**What to do**
Reproduce every line of text in the data below word for word, omitting the pictures.

++++ Exercise material ++++

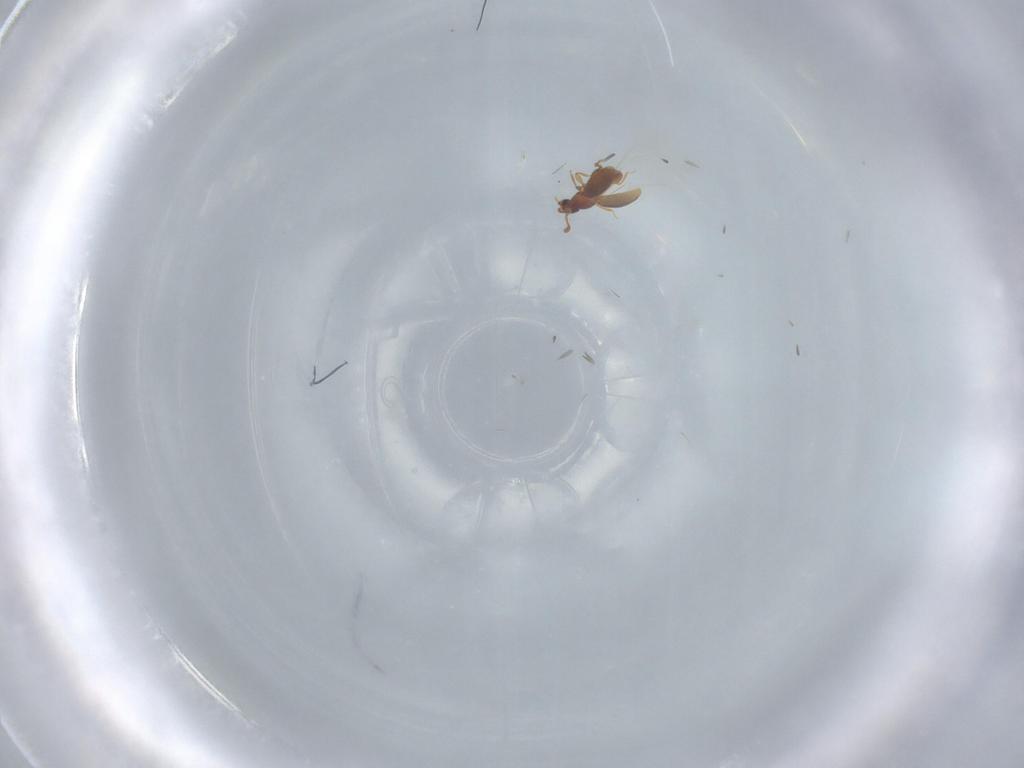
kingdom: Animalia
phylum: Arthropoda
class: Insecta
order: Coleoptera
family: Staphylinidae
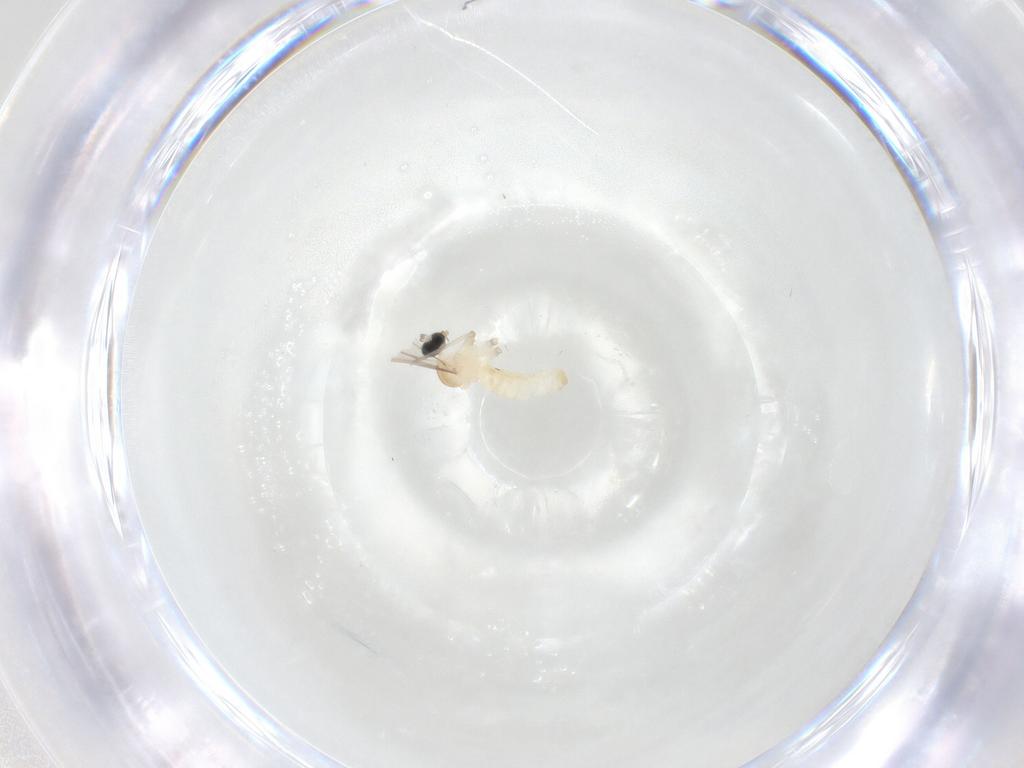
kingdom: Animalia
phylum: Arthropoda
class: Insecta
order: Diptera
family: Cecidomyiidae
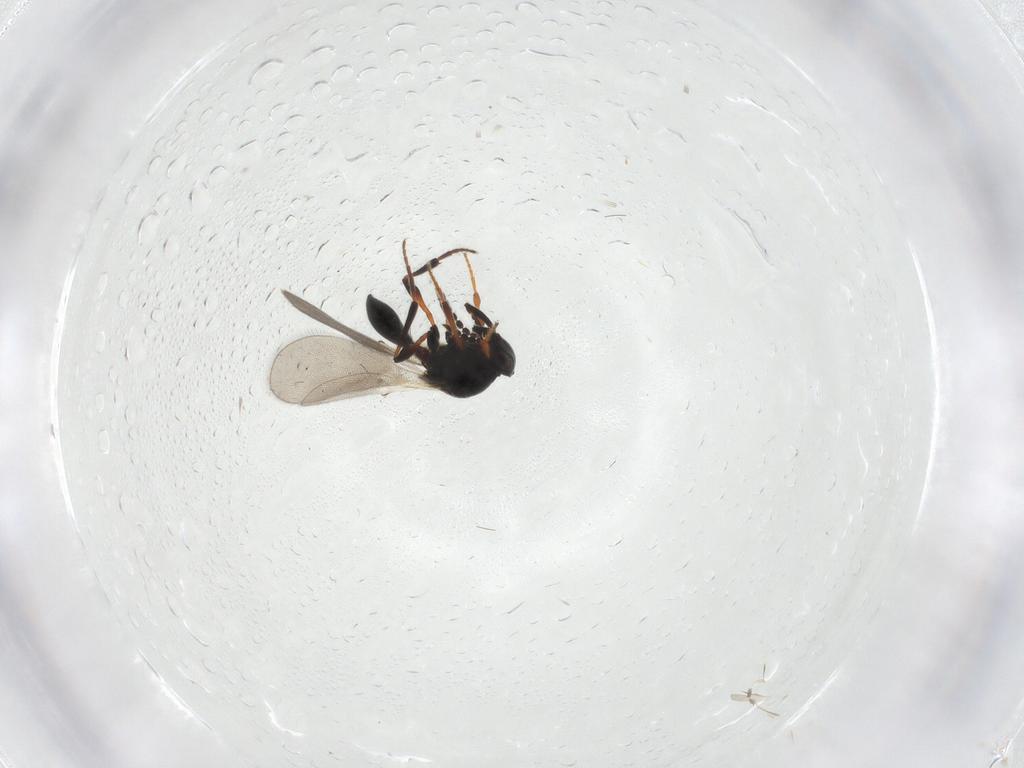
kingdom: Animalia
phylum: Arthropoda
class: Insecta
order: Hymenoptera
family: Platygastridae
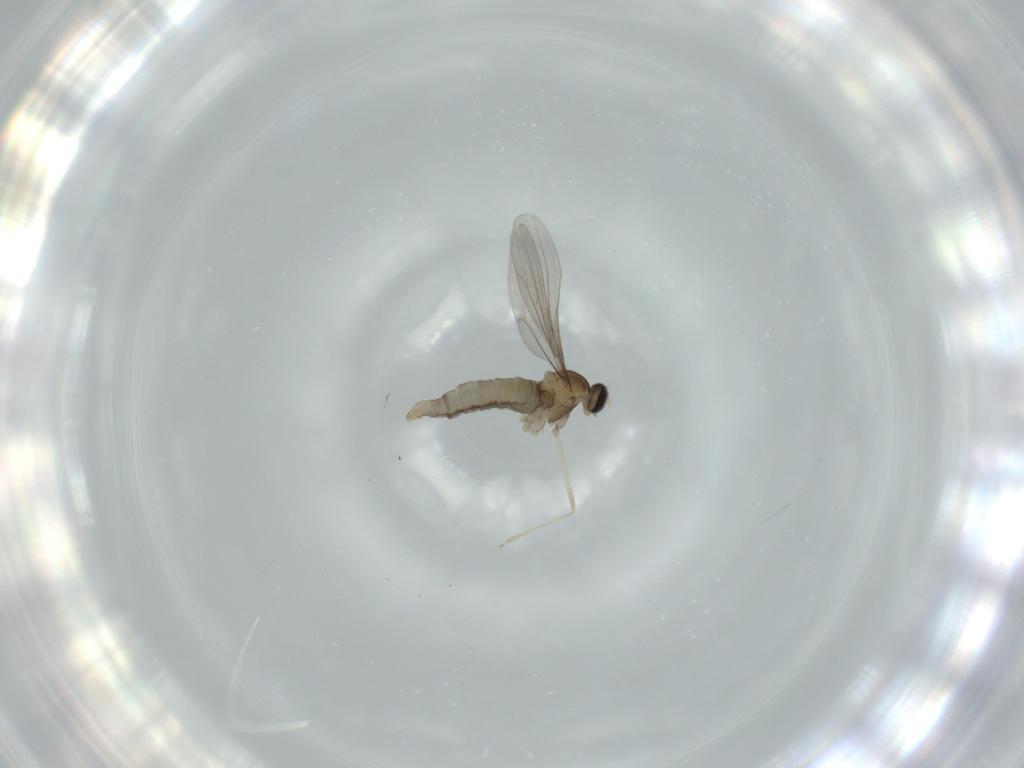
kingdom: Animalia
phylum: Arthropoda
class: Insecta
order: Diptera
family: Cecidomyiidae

++++

**Result**
kingdom: Animalia
phylum: Arthropoda
class: Insecta
order: Coleoptera
family: Staphylinidae
kingdom: Animalia
phylum: Arthropoda
class: Insecta
order: Diptera
family: Cecidomyiidae
kingdom: Animalia
phylum: Arthropoda
class: Insecta
order: Hymenoptera
family: Platygastridae
kingdom: Animalia
phylum: Arthropoda
class: Insecta
order: Diptera
family: Cecidomyiidae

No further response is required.